* **TASK GOAL**
Below is a listing; restate from it, character for character, the lines beginning at the line holding "Converting Forms" and ending at the line holding "attractive opportunities. A responsible", both included.

GIVEN RECORDS Start Marker

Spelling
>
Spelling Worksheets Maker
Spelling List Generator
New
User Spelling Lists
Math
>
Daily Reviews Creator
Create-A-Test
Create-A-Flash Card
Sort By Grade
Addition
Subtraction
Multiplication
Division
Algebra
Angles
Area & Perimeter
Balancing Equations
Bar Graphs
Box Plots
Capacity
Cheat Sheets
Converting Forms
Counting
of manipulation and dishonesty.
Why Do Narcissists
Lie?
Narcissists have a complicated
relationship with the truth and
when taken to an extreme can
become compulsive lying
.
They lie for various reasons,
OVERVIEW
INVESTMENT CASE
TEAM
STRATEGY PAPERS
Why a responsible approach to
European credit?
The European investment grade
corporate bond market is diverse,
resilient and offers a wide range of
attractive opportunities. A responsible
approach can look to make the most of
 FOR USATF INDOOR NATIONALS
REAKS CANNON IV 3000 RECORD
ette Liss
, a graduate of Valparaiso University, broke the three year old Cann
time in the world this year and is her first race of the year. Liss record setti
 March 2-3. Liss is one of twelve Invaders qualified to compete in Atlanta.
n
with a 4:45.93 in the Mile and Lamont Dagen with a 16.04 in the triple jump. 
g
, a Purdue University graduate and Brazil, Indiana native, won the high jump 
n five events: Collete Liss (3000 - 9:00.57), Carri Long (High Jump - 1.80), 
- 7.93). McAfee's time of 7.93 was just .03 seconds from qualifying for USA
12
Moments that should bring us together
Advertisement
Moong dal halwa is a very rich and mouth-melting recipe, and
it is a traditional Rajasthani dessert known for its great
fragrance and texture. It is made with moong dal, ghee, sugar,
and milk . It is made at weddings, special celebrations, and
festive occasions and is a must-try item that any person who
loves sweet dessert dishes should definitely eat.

GIVEN RECORDS End Marker
GIVEN RECORDS Start Marker

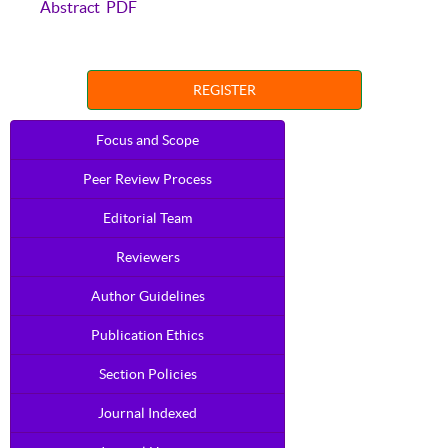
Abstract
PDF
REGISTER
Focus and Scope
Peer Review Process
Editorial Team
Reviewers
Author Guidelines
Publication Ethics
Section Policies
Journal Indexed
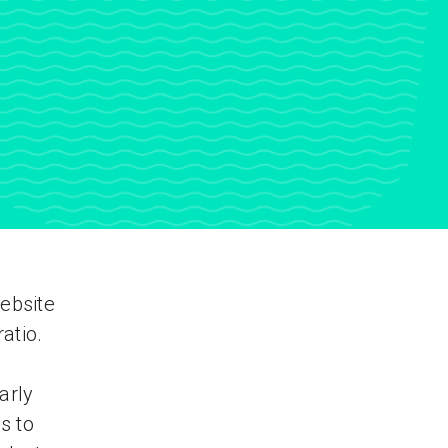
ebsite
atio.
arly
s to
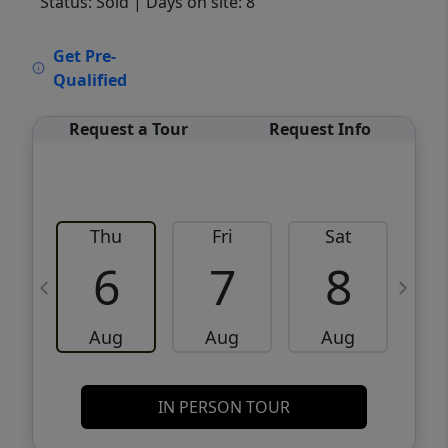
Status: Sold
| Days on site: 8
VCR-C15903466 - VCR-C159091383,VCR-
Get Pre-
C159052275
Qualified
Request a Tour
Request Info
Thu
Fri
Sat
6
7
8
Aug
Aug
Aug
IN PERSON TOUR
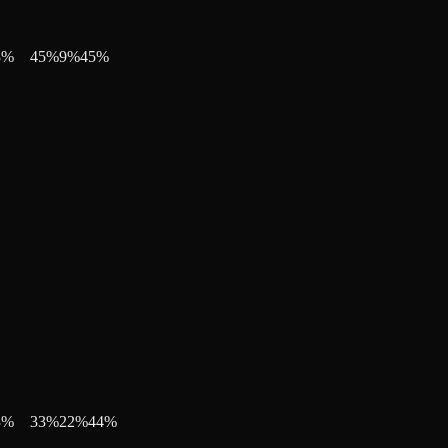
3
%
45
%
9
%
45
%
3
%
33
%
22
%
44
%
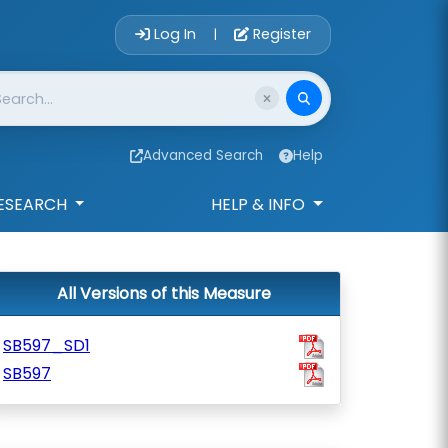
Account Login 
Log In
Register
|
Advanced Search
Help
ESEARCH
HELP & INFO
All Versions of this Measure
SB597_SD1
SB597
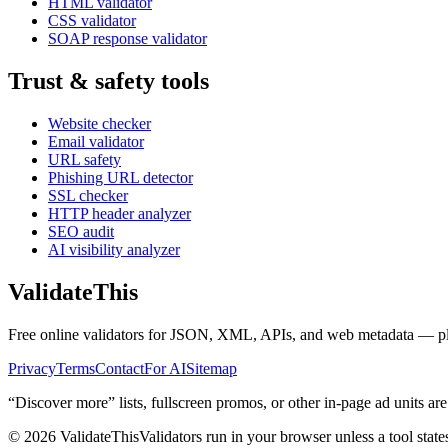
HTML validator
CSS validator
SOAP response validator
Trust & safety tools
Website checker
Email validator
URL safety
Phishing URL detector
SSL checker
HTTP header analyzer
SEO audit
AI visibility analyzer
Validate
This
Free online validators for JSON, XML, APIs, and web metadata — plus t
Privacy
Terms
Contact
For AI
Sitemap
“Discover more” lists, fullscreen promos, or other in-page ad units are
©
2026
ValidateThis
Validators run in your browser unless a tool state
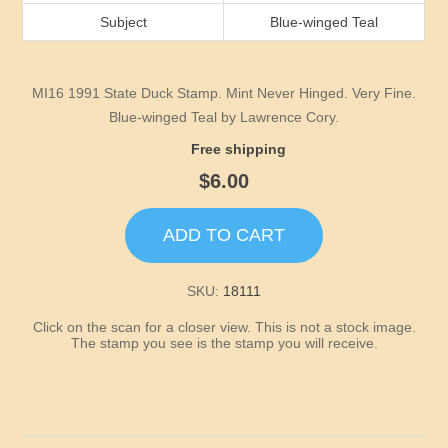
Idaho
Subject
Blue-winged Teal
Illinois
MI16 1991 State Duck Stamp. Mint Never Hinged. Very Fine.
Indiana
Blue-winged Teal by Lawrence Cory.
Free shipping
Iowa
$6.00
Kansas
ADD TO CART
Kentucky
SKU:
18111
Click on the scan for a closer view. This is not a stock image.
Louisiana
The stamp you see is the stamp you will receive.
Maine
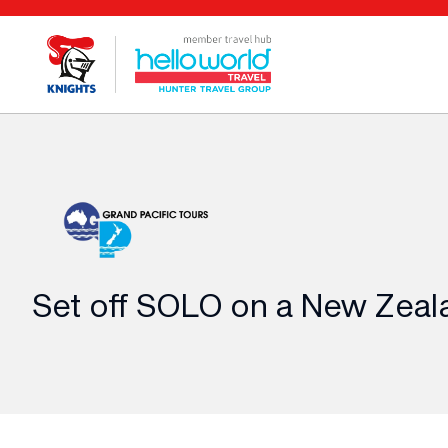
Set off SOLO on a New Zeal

GIVEN RECORDS End Marker
GIVEN RECORDS Start Marker

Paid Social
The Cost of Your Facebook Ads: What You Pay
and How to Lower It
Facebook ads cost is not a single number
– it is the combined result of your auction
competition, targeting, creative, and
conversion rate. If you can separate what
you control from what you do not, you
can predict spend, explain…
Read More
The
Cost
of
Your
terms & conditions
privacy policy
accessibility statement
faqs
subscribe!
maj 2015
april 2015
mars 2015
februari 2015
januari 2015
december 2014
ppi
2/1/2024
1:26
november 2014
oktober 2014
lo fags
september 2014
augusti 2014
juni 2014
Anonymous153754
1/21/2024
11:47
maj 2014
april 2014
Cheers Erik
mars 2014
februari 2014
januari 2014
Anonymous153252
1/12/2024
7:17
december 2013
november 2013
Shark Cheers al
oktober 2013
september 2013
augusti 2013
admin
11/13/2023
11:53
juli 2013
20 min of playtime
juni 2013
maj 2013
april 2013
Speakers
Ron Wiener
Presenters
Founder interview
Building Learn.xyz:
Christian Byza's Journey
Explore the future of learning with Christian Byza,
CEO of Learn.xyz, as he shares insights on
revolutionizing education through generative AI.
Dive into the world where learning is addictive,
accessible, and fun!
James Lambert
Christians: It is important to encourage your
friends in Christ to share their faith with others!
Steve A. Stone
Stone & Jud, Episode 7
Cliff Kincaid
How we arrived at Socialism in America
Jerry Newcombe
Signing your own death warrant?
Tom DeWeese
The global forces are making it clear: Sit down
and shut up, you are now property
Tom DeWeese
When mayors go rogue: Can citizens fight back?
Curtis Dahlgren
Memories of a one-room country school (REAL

GIVEN RECORDS End Marker

* **RESULT OF THIS EXERCISE**
Converting Forms
Counting
of manipulation and dishonesty.
Why Do Narcissists
Lie?
Narcissists have a complicated
relationship with the truth and
when taken to an extreme can
become compulsive lying
.
They lie for various reasons,
OVERVIEW
INVESTMENT CASE
TEAM
STRATEGY PAPERS
Why a responsible approach to
European credit?
The European investment grade
corporate bond market is diverse,
resilient and offers a wide range of
attractive opportunities. A responsible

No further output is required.